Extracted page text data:
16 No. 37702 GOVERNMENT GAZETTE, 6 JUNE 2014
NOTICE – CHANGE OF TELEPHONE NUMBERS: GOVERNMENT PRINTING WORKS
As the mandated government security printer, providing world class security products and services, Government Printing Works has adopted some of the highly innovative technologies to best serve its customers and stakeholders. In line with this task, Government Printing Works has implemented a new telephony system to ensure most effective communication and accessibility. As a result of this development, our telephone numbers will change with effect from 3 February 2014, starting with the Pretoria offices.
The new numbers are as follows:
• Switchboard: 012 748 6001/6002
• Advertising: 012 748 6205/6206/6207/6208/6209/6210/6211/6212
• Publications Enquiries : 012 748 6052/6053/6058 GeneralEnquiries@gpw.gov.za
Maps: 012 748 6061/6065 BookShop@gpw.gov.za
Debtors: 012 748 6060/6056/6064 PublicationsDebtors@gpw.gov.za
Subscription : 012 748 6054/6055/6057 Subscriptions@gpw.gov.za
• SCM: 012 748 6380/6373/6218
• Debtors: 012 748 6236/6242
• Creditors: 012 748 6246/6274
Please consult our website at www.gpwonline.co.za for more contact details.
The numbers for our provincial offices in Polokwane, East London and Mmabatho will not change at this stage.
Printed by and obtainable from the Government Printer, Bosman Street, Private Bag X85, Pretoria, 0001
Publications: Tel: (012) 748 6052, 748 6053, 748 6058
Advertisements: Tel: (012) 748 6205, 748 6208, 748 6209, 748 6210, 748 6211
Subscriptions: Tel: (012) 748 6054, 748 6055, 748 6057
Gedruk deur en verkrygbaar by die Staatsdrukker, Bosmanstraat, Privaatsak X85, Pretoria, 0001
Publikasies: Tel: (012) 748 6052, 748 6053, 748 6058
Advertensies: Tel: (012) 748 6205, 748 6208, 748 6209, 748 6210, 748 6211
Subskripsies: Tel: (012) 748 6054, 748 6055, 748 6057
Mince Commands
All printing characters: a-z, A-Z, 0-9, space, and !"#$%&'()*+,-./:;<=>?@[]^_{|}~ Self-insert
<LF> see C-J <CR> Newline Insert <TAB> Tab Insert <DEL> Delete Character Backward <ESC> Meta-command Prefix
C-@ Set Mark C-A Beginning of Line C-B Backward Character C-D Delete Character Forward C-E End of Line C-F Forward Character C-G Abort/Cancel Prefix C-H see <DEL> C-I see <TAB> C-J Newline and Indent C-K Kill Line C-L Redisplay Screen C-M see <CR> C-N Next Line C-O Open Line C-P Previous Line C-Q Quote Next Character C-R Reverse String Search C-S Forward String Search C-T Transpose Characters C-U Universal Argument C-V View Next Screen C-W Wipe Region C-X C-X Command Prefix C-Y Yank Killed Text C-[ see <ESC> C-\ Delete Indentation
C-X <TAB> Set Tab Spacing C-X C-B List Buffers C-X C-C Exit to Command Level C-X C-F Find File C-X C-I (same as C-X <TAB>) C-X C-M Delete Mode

* _Problem_: The lines to return are those with the string "Pretoria" in them; copy each from the entries above.

* _Task response_:
As the mandated government security printer, providing world class security products and services, Government Printing Works has adopted some of the highly innovative technologies to best serve its customers and stakeholders. In line with this task, Government Printing Works has implemented a new telephony system to ensure most effective communication and accessibility. As a result of this development, our telephone numbers will change with effect from 3 February 2014, starting with the Pretoria offices.
Printed by and obtainable from the Government Printer, Bosman Street, Private Bag X85, Pretoria, 0001
Gedruk deur en verkrygbaar by die Staatsdrukker, Bosmanstraat, Privaatsak X85, Pretoria, 0001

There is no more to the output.